During the 2017 edition of D23, Bob Chapek, chairman of Disney Experiences, announced that the hotel would be reimagined by Walt Disney Imagineering to Disney's Hotel New York – The Art of Marvel. The reimagined hotel eventually opened in June 2021. A subsequent rebrand that saw the possessive apostrophe dropped took place in July 2022. This meant the name became Disney Hotel New York – The Art of Marvel.

==Retheming into The Art of Marvel==
During the D23 expo of August 2019, it was announced that one of the suites of the hotel would be fully themed into Spider-Man, while the more standard rooms are more Iron-Man inspired. The hotel now houses the world's largest collection of Marvel art and features odes to Captain America, Spider-Man, Doctor Strange, the Incredible Hulk and other Marvel superheroes.

==Activities and dining==
The hotel features two restaurants, the Manhattan Restaurant originally based on Manhattan's Cotton Club; now features many elements of the MCU including an Asgardian chandelier. Also, the Downtown Restaurant is an art-deco style buffet restaurant with Marvel comics adorning its walls. The Skyline Bar and Bleecker Street Lounge serve drinks and light snacks. Outside features Bryant Park; an event space based on the park of the same name in Manhattan.

A small gift shop, the New York Boutique, sells themed clothing, souvenirs, photographs taken with characters or on rides, the hotel's signature scent, bottled beverages, as well as a small selection of travel essentials.

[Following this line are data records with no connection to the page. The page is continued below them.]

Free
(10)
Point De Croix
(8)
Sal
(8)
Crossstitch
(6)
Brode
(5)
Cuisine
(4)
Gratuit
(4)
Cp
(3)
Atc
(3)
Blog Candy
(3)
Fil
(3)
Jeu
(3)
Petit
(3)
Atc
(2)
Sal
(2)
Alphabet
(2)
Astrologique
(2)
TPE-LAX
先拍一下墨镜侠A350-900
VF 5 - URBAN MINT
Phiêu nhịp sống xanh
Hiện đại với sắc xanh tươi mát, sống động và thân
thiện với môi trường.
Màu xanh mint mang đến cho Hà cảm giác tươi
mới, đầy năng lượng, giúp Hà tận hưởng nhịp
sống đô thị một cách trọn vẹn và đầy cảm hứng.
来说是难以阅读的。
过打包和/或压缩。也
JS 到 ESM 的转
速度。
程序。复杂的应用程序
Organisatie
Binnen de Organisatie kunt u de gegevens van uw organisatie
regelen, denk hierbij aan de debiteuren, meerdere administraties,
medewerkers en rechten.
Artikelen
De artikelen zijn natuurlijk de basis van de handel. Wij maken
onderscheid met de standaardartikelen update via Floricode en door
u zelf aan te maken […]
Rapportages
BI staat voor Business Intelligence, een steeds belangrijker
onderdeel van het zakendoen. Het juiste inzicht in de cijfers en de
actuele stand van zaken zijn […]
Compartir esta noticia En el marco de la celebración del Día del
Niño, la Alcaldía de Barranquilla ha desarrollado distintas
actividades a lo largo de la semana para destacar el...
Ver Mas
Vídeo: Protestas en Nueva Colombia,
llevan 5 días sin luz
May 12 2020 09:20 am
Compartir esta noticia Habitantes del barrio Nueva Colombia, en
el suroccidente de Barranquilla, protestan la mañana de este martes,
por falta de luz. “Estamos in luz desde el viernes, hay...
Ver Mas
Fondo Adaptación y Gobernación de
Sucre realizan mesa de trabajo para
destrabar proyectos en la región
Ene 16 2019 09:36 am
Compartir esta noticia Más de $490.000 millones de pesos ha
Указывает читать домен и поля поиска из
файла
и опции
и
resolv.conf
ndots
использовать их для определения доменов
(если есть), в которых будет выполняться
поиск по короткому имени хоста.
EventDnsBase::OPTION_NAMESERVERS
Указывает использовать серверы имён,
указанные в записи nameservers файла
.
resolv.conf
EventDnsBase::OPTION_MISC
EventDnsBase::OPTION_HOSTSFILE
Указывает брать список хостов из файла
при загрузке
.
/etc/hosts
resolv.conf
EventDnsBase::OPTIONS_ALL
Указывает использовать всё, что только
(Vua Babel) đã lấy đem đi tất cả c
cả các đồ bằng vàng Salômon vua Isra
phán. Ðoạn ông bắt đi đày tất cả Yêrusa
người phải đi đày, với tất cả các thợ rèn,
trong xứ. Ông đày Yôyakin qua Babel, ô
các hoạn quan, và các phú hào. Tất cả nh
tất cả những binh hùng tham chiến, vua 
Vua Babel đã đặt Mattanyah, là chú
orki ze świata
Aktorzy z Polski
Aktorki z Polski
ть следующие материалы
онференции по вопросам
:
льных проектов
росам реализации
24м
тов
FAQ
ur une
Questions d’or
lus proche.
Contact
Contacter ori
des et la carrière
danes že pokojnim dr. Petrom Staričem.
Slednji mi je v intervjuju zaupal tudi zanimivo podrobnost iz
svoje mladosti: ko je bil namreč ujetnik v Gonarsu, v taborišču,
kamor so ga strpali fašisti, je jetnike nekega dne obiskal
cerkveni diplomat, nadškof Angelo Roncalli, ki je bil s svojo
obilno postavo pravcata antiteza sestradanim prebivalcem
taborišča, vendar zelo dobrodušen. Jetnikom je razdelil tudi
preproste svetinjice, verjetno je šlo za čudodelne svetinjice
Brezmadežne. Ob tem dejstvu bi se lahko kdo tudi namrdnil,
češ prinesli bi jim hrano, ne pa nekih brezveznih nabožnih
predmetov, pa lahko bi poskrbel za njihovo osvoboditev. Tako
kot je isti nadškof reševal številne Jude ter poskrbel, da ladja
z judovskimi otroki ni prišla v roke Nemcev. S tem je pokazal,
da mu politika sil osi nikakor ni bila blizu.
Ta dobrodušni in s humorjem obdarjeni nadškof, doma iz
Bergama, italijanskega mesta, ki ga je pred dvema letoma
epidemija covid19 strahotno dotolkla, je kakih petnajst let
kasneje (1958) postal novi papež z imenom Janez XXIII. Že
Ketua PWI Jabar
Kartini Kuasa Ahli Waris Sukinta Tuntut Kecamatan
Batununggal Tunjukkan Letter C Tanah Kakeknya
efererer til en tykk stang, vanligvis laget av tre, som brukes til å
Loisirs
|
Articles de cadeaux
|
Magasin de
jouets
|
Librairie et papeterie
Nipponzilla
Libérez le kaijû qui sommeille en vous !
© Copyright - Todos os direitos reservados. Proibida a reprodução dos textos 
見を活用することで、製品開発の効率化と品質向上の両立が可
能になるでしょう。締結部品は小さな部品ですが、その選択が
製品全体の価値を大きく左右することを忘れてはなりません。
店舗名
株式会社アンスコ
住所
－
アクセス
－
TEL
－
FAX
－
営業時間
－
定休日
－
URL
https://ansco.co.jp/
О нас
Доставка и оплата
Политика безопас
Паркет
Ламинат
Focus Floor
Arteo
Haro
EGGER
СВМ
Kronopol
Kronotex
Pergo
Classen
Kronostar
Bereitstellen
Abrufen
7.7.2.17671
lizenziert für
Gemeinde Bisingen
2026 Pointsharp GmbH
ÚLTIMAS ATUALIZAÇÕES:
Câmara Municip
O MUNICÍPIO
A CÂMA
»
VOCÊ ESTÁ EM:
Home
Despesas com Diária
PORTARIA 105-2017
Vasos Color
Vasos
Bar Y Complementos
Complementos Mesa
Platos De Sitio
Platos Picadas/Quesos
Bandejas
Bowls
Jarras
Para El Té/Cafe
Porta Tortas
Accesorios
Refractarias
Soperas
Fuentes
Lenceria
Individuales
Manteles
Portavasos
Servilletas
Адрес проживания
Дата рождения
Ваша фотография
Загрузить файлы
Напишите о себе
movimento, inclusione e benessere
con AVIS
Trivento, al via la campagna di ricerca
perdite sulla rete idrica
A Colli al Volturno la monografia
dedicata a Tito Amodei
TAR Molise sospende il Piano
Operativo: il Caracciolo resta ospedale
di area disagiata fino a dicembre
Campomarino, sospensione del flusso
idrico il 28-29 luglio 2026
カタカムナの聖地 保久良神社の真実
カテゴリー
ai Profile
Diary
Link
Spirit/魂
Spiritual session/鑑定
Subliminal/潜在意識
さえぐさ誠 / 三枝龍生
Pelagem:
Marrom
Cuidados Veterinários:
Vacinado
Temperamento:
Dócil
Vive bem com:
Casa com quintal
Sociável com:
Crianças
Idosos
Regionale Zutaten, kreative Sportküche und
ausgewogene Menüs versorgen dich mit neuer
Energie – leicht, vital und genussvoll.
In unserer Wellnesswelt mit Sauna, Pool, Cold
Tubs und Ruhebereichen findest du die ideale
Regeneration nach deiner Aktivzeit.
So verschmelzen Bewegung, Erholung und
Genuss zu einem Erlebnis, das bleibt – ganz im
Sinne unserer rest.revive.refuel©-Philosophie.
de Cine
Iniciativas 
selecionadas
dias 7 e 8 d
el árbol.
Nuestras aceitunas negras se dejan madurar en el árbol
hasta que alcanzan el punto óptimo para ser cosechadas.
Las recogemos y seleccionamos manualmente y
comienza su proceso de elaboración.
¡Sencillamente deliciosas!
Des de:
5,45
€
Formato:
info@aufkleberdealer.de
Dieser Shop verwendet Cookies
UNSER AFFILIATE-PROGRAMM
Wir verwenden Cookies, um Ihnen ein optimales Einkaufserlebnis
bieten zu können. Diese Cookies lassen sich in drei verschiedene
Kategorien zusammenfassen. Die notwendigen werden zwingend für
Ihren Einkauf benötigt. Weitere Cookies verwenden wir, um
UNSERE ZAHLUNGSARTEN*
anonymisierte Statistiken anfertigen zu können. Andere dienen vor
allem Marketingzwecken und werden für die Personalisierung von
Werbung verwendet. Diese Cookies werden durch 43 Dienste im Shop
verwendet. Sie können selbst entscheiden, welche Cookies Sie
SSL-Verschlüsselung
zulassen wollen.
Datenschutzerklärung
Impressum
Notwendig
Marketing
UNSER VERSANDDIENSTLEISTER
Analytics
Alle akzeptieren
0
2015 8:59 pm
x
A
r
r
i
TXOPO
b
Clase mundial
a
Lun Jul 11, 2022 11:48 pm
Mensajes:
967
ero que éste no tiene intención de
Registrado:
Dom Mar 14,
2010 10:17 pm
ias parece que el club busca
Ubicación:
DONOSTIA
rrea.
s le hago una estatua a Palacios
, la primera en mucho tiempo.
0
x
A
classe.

Super Hero Station is a character meet opportunity for guests of the hotel, also featuring backdrops displaying scenes from Marvel Cinematic Universe films. An indoor/outdoor pool with a jacuzzi and pool toys is available. The Empire State Club once held Character breakfasts. A Disney character used to appear every morning next to the hotel lobby.

==Location==
Disney Hotel New York – The Art of Marvel is the nearest to Panoramagique and Disney Village.